Beguines, tertiaries, penitents, "quasi-religious women"...a hundred names, some of which were slurs as often as they were descriptors. Johannes Nider, one of the men who laid out the roadmap for witch hysteria and persecution--definitely a man who found ways to Put Things In Categories--basically threw up his hands and gave up when it came to independent religious women, or as John Van Engen translates his confusion, "lay people living as religious in the world" (three contradictions in one).
This is important for our case because women that our sources refer to as beguines could own their own houses, or co-own them with other beguines, and even have their children living with them. They could take temporary vows, not just permanent ones.
Or they could live stricter religious lives. Margaretha Beutler von Kenzingen technically lost her husband to, well, being executed, not war. Afterwards, she deposited her daughter Magdalena at a nearby Franciscan convent and went off to live an independent holy life. (Beutler ends up joining the sometime-rival Dominican order, which later causes some fireworks between the two). The rather creeptastic Augustinian friar Konrad Kügelin essentially inherited care of one artisan widow's teenage daughter and son when she decided to retire to a convent rather than seeking remarriage.
Independent religious life was certainly not an option for all widows, and we can imagine that most would not have wanted it regardless of whether they had the resources, freedom, and lack of social pressure.
Throughout this answer, I've been pretty blase about the whole "lost her husband" thing. In fact, medieval people absolutely fell in love, and absolutely went through desperate times when they lost a spouse. We shouldn't ignore women's needs and responses in this area. I've written before on AskHistorians about non-familial emotional support networks[3] available to young medieval women, some of which would apply to young village widows.

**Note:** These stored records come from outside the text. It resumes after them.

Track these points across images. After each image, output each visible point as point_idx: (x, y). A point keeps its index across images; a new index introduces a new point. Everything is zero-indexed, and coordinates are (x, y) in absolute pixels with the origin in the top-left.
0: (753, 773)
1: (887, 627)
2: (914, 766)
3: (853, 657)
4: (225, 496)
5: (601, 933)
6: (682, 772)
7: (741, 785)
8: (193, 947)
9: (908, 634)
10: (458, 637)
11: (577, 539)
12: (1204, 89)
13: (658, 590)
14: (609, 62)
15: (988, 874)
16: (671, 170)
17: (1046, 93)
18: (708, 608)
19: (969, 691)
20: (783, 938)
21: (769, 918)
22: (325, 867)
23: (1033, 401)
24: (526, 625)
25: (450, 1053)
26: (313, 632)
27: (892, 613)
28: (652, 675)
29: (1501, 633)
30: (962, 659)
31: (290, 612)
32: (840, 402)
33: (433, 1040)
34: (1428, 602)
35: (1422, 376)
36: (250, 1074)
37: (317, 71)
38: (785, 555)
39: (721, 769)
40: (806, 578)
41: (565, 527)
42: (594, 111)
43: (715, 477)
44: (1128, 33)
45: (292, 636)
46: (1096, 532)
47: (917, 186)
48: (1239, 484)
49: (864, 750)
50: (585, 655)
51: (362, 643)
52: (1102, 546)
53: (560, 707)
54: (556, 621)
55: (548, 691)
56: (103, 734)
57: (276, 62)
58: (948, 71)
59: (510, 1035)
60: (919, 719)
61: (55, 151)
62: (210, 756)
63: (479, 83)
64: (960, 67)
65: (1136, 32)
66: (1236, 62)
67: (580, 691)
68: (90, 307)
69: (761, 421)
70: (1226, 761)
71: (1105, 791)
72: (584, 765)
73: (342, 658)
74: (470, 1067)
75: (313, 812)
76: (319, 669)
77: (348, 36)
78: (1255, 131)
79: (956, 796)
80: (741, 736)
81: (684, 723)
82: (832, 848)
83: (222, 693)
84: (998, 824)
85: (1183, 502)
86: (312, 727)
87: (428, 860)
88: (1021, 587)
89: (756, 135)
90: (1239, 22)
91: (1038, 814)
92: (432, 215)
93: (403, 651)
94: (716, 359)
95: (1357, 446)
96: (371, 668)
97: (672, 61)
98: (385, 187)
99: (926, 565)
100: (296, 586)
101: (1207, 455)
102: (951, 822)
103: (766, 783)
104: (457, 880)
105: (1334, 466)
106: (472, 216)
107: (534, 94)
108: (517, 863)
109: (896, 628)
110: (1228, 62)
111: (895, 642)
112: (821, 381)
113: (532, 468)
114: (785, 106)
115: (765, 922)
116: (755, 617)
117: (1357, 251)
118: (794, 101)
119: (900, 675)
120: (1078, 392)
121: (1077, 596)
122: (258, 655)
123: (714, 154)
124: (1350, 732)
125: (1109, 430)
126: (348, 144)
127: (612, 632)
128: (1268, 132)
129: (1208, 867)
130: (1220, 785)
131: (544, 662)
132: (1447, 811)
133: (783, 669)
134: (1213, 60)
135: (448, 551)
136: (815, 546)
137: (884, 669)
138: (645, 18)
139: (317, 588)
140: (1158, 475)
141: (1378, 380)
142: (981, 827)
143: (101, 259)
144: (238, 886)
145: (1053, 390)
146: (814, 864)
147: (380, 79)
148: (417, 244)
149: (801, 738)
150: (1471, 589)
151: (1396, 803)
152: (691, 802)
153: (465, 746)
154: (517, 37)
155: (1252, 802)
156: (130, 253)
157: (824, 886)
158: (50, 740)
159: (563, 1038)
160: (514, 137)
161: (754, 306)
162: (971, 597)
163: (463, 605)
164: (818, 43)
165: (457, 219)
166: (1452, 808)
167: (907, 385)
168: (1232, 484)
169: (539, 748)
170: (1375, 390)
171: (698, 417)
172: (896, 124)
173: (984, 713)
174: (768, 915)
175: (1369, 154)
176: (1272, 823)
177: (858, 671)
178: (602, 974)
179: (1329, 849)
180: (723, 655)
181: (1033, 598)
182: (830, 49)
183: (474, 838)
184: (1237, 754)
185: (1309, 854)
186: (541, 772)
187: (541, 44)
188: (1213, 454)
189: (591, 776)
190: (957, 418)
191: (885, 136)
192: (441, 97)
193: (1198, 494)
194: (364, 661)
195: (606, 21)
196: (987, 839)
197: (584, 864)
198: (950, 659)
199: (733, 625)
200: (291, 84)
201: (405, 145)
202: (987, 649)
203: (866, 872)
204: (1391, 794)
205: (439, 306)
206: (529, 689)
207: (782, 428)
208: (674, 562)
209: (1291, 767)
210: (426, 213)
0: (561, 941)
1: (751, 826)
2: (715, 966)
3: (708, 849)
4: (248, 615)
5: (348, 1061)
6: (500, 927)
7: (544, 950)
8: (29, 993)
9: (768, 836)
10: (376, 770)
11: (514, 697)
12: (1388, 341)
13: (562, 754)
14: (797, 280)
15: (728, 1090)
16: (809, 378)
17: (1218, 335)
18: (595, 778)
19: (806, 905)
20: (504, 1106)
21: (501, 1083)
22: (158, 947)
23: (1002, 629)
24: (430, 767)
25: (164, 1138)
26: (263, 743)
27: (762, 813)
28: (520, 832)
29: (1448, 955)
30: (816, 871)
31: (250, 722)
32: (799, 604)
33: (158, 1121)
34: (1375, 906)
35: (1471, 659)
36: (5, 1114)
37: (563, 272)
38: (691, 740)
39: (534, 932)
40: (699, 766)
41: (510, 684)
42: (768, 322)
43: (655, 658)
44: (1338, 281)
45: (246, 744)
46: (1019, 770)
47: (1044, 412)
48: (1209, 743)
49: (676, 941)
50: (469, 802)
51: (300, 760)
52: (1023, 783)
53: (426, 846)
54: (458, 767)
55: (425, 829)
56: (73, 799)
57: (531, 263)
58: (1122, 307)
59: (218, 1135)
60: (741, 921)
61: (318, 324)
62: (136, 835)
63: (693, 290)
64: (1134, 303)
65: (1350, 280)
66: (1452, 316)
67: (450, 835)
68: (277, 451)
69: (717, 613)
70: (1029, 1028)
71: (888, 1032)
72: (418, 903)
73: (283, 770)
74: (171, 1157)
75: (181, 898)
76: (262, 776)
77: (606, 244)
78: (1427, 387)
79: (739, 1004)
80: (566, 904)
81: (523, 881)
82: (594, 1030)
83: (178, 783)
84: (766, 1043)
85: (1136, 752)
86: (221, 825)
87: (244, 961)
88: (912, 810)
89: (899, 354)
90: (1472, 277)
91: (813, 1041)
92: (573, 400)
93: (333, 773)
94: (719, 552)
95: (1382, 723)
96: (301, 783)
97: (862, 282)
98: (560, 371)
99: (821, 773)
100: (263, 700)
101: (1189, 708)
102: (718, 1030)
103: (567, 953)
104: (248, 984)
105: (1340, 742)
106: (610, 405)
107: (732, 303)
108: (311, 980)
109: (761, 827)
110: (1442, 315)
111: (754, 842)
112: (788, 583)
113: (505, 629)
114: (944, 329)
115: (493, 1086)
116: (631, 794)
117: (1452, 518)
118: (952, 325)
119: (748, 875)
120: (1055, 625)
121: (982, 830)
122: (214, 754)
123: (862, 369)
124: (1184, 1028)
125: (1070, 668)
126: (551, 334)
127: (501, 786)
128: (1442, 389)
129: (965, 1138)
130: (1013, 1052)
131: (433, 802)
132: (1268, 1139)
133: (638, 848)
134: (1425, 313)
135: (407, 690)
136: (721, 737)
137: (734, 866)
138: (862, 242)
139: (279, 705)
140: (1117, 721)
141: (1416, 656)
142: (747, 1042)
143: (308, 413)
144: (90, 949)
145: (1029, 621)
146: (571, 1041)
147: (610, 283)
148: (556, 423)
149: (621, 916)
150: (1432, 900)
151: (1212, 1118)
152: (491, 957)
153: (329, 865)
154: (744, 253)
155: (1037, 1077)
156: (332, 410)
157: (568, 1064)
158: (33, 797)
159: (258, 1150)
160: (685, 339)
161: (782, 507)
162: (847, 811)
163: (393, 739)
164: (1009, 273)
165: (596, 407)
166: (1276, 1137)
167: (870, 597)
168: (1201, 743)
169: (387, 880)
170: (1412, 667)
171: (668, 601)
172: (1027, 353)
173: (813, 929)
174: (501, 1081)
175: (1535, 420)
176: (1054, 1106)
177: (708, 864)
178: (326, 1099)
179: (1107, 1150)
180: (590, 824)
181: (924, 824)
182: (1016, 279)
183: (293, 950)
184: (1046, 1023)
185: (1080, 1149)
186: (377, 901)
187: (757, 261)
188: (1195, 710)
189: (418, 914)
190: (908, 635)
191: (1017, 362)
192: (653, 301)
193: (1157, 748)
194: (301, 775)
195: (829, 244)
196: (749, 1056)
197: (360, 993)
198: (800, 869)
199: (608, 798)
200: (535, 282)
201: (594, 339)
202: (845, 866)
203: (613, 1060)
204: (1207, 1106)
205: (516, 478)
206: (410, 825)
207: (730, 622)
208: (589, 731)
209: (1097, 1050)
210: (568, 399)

Comment by bushido216 at 01/01/2020 at 03:34 UTC
85 upvotes, 1 direct replies
Why is this news "the best"? As opposed to a husband with a debilitating injury? Or from coming back at all? Were young widows at an advantage in terms of owning assets to be brought into a marriage?
Thanks. I'm mostly trying to figure out why widowhood is preferable to the husband returning home. Thanks.
Comment by historibro at 01/01/2020 at 03:28 UTC
69 upvotes, 1 direct replies
Do you have a source you can recommend?
Comment by Tatem1961 at 01/01/2020 at 05:08 UTC
32 upvotes, 1 direct replies
and in Spain, nuns enslaved women as well
Can you tell me more about this?
Comment by oneeighthirish at 01/01/2020 at 06:39 UTC
20 upvotes, 1 direct replies
The rather creeptastic Augustinian friar Konrad Kügelin
If you have a moment, would you please indulge my curiosity about what made this man "creeptastic"? A cursory google search revealed only to me that he was the hagiographer of Elisabeth Achler, and that he seemed to bend the truth a bit.
Comment by dontgettooreal at 01/01/2020 at 13:24 UTC
5 upvotes, 0 direct replies
Such an excellent read. Thank you for all of that. Many questions arise, but here's my most burning:
What made Augustinian friar Konrad Kügelin so creeptastic?
Comment by sharabi_bandar at 01/01/2020 at 04:06 UTC
12 upvotes, 0 direct replies
Wow this is a great answer thank you
Comment by Redthrist at 01/01/2020 at 11:38 UTC
3 upvotes, 0 direct replies
Joining a convent...hm, probably less of an option for the social class we are talking about
I was always under the impression that convents were an option for everyone. Is it not true? Did you have to wealthy to become a nun?
Comment by mogrim at 01/01/2020 at 15:55 UTC
1 upvotes, 0 direct replies
in Spain, nuns enslaved women as well
Have you got any more information on this?
Comment by Thesmartguava at 07/01/2020 at 02:16 UTC
1 upvotes, 0 direct replies
I have a question. You note that second marriages were socially and economically beneficial for women, even those who were already married. Why is that the case?